What is left over is ideological incoherence, symptomatic of that disintegrative tendency in the structure of mental-rational consciousness that Jean Gebser already noticed emerging in the first half of the twentieth century. The Age of Decay, when a civilisation enters into its decadence and decline, is characterised by the chaos of its consciousness, and much of what is called “post-modern style” is this same chaos and incoherence. Or one might say “de-coherence”.
But the spirit of malice that animates contemporary conservatism is particularly notable. Behind the mask of an increasingly feigned civility is something very mean-spirited, narrow-minded, and small-souled. Behind the mask of civility is a chaos of self-contradiction — the dangerous nihilism of Late Modernity.
But then, as Nietzsche also put it, “one must have chaos in oneself to give birth to a dancing star”.
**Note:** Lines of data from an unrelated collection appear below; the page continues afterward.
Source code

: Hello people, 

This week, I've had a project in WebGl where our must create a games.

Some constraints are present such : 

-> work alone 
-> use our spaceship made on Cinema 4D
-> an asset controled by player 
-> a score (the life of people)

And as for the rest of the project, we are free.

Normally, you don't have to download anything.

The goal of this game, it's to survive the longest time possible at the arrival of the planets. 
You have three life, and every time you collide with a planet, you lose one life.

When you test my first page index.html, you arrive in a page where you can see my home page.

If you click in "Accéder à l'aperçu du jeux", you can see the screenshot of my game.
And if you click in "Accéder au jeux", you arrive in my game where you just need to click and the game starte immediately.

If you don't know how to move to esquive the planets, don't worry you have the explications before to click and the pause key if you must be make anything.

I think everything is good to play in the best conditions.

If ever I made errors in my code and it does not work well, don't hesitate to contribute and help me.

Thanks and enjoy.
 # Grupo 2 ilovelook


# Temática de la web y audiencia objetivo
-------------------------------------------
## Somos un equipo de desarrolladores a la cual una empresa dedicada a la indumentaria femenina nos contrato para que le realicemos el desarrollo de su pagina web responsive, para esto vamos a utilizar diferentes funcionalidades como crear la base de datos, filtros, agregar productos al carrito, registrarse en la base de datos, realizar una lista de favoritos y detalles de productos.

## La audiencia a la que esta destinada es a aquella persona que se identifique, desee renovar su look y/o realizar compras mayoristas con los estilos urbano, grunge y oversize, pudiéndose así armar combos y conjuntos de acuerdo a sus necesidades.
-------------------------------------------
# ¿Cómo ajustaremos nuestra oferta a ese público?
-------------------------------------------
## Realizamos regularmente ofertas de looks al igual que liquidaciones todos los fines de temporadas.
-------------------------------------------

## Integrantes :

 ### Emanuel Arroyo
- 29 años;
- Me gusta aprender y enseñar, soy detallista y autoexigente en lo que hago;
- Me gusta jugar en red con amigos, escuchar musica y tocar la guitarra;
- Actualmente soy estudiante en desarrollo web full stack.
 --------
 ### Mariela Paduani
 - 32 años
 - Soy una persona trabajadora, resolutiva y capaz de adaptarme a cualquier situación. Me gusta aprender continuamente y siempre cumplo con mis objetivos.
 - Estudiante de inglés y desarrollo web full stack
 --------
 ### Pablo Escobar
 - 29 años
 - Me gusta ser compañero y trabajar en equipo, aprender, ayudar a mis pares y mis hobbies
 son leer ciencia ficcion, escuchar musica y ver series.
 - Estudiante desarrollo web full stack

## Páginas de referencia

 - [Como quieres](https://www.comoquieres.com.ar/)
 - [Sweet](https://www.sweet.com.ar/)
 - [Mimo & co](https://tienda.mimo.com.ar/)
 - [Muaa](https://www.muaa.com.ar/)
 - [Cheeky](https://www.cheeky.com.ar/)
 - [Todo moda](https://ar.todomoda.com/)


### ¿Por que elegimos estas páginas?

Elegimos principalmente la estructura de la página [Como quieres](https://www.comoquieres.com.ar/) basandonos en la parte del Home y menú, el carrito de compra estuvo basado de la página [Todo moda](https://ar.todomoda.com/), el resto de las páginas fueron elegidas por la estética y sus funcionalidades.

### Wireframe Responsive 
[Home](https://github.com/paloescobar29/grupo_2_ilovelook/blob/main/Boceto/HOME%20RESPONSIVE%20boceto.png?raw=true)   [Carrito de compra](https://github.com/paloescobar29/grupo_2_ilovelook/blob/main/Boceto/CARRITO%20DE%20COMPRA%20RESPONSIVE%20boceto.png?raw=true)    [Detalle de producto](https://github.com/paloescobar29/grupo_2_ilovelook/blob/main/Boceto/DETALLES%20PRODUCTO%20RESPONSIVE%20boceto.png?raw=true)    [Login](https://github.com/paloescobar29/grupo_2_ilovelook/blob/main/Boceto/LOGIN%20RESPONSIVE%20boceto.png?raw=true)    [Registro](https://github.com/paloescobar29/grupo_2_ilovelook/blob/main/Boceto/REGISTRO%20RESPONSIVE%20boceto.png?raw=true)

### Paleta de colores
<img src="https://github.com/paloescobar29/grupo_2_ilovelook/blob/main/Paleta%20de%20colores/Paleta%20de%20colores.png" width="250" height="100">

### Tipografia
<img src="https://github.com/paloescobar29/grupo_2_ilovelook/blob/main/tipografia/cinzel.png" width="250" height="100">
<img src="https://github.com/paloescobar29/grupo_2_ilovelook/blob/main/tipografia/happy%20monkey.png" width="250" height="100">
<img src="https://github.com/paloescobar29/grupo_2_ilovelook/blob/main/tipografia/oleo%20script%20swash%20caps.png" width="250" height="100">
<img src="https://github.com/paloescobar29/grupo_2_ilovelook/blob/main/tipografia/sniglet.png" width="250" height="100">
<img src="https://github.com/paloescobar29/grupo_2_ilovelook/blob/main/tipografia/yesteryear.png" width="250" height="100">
Or, perhaps also to a Black Hole?
Very few people, it seems to me, have addressed this chaos in the structure of Late Modern consciousness except indirectly, in terms of “cultural contradictions”, and even less to have penetrated their meaning sufficiently.
The spirit has flown from this Age. Because Conservatism has jettisoned the principle of conservation itself, we have an environmental crisis that threatens the Earth; and because liberalism has jettisoned the principle of universality, we now have growing inequality as well that threatens democracy. These are symptoms of an Age in the process of decay, one in the process of turning round, and narcissistically devouring itself and its own foundational principles.
That’s the essence of “the new normal” — its “Zeitgeist“, as it were. The “new normal” is this same chaos of Late Modern, or even post-modern, consciousness; the growing incoherence — de-coherence or loss of integrity — of the consciousness structure of Late Modern Man.
“New” conservatism, like “new” liberalism or “new” socialism, is therefore essentially a sickness of consciousness. Consciousness can become diseased, too. It can also become well. And just as there is the diseased condition, there is also the instinctual quest now for the principle of health — the “keys to the kingdom”. “Health” is the very meaning of the word “whole” or “integral”. And “health” would become, as Rosenstock-Huessy once insisted, the central principle of the New Age in the making.
That was also Nietzsche’s quest — the philosophy of the supremely healthy as a response and corrective to what he anticipated as “two-centuries of nihilism”. He was quite prophetic and prescient in that regard, because we are now truly in the midst of his sickness of nihilism, and are being consumed and devoured by it.
Metanoia or “New Mind” (Rosenstock-Huessy), “integral consciousness” (Jean Gebser), “supramental consciousness” (Aurobindo), “overman” (Nietzsche), “overview effect” (Frank White) — these are all attempted answers and responses to the sickness of modern consciousness; all attempts to discover and disclose the keys to well-being and a necessary corrective to the chaotic and increasingly incoherent state and condition of the Late Modern mind.
So, no more of this “I’m only human” crap. To survive ourselves, we need to become more-than-human, as this has been understood hitherto. And this is what Rosenstock-Huessy, Gebser, Aurobindo, Nietzsche, “Seth”, and William Blake represent. How to become “more-than-human”.
Our self-understanding is faulty. Our self-definition is flawed and limiting. It must change.